Any picture in the entries is to be skipped, while everything else is transcribed word for word.

>>

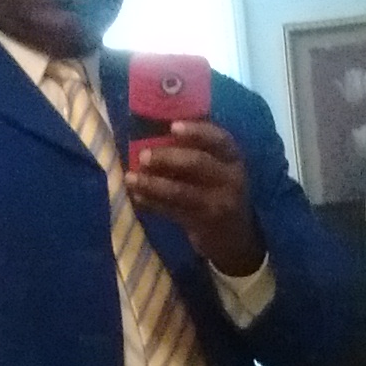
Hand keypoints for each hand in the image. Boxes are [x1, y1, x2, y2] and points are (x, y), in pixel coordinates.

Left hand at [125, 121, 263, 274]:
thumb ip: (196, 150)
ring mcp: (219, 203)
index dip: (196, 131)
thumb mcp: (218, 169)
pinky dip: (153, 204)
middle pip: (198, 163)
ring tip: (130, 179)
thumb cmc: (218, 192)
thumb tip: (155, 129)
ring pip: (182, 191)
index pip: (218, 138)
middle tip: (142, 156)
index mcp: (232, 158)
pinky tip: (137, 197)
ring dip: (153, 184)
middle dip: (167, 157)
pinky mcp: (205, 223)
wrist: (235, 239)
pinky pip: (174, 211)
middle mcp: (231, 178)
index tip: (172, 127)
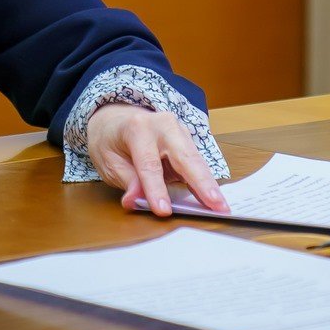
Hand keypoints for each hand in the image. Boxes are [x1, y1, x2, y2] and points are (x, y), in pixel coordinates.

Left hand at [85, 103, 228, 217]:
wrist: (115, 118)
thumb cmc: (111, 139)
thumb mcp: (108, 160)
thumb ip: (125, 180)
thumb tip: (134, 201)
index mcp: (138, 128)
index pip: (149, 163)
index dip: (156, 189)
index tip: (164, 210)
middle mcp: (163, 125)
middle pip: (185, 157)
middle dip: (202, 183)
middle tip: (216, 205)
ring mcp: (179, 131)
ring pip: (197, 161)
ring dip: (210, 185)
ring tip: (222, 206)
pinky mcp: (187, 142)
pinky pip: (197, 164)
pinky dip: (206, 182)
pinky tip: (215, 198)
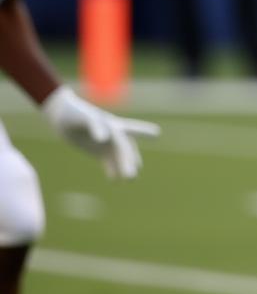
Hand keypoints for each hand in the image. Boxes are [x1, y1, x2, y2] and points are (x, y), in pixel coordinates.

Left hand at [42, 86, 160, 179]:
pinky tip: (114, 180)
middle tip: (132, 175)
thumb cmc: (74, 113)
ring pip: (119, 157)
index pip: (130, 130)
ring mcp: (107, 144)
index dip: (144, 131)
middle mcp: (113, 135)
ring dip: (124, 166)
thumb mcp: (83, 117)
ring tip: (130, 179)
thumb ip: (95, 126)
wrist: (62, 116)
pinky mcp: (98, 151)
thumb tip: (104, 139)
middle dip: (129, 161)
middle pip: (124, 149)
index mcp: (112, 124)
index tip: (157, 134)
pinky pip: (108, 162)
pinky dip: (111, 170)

<<

* _Written solution_
Hand keypoints for each hand in the image. Boxes are [x1, y1, x2, y2] and points are (x, y), in pixel coordinates.

Left hand at [125, 121, 263, 274]:
thumb ip: (196, 150)
ring mcp: (219, 203)
index dip: (196, 131)
thumb mcp: (218, 169)
pinky dip: (153, 204)
middle pip: (198, 163)
ring tip: (130, 179)
thumb cmc: (218, 192)
thumb tip: (155, 129)
ring pip: (182, 191)
index pip: (218, 138)
middle tip: (142, 156)
index mcp: (232, 158)
pinky tip: (137, 197)
ring dip: (153, 184)
middle dip: (167, 157)
pinky mcp: (205, 223)
wrist: (235, 239)
pinky pip: (174, 211)
middle mcp: (231, 178)
index tip: (172, 127)
Hand keypoints for each hand in the image. Boxes are [x1, y1, x2, y2] and points are (x, y), in pixel coordinates.

Left hand at [85, 103, 228, 217]:
wrist: (115, 118)
thumb cmc: (111, 139)
thumb mcp: (108, 160)
thumb ip: (125, 180)
thumb tip: (134, 201)
index mcp: (138, 128)
index pip: (149, 163)
index dip: (156, 189)
index tip: (164, 210)
middle mcp: (163, 125)
middle pip: (185, 157)
middle dip: (202, 183)
middle tip: (216, 205)
ring mcp: (179, 131)
ring pip: (197, 161)
ring dip: (210, 185)
ring tip: (222, 206)
pinky mcp: (187, 142)
pinky pip: (197, 164)
pinky dip: (206, 182)
pinky tip: (215, 198)
Hand keypoints for each hand in the image. Boxes are [x1, y1, x2, y2] and points are (x, y), in pixel coordinates.

Left hand at [42, 86, 160, 179]:
pinky tip: (114, 180)
middle tip: (132, 175)
thumb cmc: (74, 113)
ring pip: (119, 157)
index pip: (130, 130)
ring mcp: (107, 144)
index dip: (144, 131)
middle mcp: (113, 135)
ring dip: (124, 166)
thumb mcp: (83, 117)
ring tip: (130, 179)
thumb ip: (95, 126)
wrist: (62, 116)
pinky mcp: (98, 151)
thumb tip: (104, 139)
middle dip: (129, 161)
middle pip: (124, 149)
index mcp: (112, 124)
index tip: (157, 134)
pinky pip: (108, 162)
pinky dip: (111, 170)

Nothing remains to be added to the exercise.